## PASSAGE
◆ ◆ ◆ ◆ ◆ ◆ ◆

Hong Kong: Hong Kong’s Competition Bill - An Update

Last Updated: 22 December 2010
Article by John M. Hickin and Gerry P. O'Brien
Most Read Contributor in Hong Kong, November 2018

Originally published 21 December 2010

Keywords: Hong Kong, Competition Bill, Bills Committee

It is now almost six months since the Competition Bill was introduced into Hong Kong's Legislative Council. In this legal update, we summarise the key developments and progress relating to Legislative Council consideration of the Bill.

Status of the Competition Bill

The Competition Bill was gazetted on 2 July 2010, and received its first reading in Hong Kong's Legislative Council on 15 July 2010. The Bill is now under consideration by a Bills Committee that was formed on 8 October 2010. The Bills Committee is considering the principles and merits of the Bill as well as its detailed provisions, and may propose amendments relevant to the Bill in due course. After the Bills Committee has completed scrutiny of the Bill, it will notify the House Committee of the Legislative Council and advise the committee in writing of its deliberations, following which debate on the Second Reading may resume (following which, further steps towards passage of the Bill into law may proceed). This is not expected to occur before May 2012.

Composition and Work Plan of the Bills Committee - Hon Andrew LEUNG Kwan-yuen has been appointed Chairman of the Bills Committee, and Hon Ronny TONG Ka-wah has been appointed Deputy Chairman - notwithstanding that both have previously expressed strong concerns about aspects of the government's current or previous competition law proposals. The 40 member Bills Committee has published a 'work plan' which indicates that at least 37 meetings are planned - running until April 2012. Five meetings have been held to date.

Submissions Presented to the Bills Committee - A number of organisations were invited to attend a Bills Committee meeting on 29 November 2010 to provide comments on the Bill. In addition, a general invitation was issued to any party wishing to provide a written or oral submission regarding the Bill, following which at least 54 written submissions have been provided to the Bills Committee. Organisations who have made submissions include:

  • Chambers of Commerce (such as The Chinese General Chamber of Commerce);
  • private companies (such as Cathay Pacific Airways Limited, A.S. Watson Group, Hutchison Port Holdings Limited, MTR Corporation and Park'n'Shop);
  • trade associations (such as the Hong Kong Association of Banks and the Hong Kong Retail Management Association) and federations;
  • government bodies (such as the Consumer Council);
  • industry 'think tanks' and lobby groups (such as the Lion Rock Institute and Momentum 107); and
  • members of the public.

◆ ◆ ◆ ◆ ◆ ◆ ◆

## ACTIVITY 1
Name every private company that the update on Hong Kong's Competition Bill gives as an example of an organization that made a submission to the Bills Committee.
## ACTIVITY 2
Carry on the update on Hong Kong's Competition Bill from the point where it stops.

## INPUT DATA
◆ ◆ ◆ ◆ ◆ ◆ ◆

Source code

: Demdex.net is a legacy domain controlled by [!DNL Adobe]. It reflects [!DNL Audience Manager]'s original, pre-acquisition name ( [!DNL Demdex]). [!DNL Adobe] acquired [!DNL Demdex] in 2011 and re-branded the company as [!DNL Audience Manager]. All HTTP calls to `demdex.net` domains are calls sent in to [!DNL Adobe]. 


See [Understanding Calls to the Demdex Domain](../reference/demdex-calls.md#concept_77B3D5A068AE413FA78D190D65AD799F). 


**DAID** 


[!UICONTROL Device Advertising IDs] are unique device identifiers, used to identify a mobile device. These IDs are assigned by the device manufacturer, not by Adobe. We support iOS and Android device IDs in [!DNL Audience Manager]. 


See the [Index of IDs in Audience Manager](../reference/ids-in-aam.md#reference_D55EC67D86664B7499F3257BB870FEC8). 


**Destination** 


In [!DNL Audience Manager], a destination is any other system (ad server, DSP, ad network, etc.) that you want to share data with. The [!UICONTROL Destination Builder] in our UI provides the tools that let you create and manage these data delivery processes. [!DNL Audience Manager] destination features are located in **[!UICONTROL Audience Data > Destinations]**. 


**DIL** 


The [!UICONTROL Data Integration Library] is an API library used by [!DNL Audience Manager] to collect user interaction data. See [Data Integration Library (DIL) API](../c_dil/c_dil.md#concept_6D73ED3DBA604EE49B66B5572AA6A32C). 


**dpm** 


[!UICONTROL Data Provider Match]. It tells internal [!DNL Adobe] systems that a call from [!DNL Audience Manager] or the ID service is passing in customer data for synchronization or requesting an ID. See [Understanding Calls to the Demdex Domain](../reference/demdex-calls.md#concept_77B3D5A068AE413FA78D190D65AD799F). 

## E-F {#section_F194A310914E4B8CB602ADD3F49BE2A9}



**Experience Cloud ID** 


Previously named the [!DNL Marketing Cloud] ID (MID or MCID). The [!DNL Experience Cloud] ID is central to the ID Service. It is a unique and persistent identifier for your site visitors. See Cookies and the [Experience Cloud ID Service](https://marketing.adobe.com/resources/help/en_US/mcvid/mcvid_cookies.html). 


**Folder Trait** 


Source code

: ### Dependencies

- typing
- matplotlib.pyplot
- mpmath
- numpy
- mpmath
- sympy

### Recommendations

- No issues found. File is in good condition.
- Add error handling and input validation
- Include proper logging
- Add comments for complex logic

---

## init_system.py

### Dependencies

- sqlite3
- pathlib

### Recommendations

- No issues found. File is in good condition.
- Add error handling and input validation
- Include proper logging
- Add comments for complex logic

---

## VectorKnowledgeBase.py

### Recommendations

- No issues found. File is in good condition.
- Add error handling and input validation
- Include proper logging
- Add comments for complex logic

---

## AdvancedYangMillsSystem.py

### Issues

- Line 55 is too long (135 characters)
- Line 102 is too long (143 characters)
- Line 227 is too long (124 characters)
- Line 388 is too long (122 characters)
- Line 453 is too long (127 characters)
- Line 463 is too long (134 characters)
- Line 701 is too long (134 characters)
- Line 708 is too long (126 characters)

◆ ◆ ◆ ◆ ◆ ◆ ◆

## WRITTEN RESPONSE 1
- Cathay Pacific Airways Limited
- A.S. Watson Group
- Hutchison Port Holdings Limited
- MTR Corporation
- Park'n'Shop

## WRITTEN RESPONSE 2
Development of 'Sample' Guidelines Relating to the Bill - The Undersecretary for Commerce and Economic Development, Mr. Greg So, has reportedly advised the Bills Committee that 'sample guidelines' will be provided for review in January 2011. It is understood that these sample guidelines are intended to be indicative or representative of the guidelines that the Bill contemplates would be developed in due course by the Competition Commission to explain matters such as how the broadly worded prohibitions in the Bill will be applied in practice. According to section 35 of the Bill, the Commission would be required to engage in a level of consultation when developing these guidelines. However that consultation need only occur with persons that the Commission "considers appropriate". Further, the sample guidelines that are presently being drafted by the government will not be binding on the Commission. Accordingly, the extent to which the business sector may have an opportunity to influence the shaping of the actual Commission guidelines may be limited.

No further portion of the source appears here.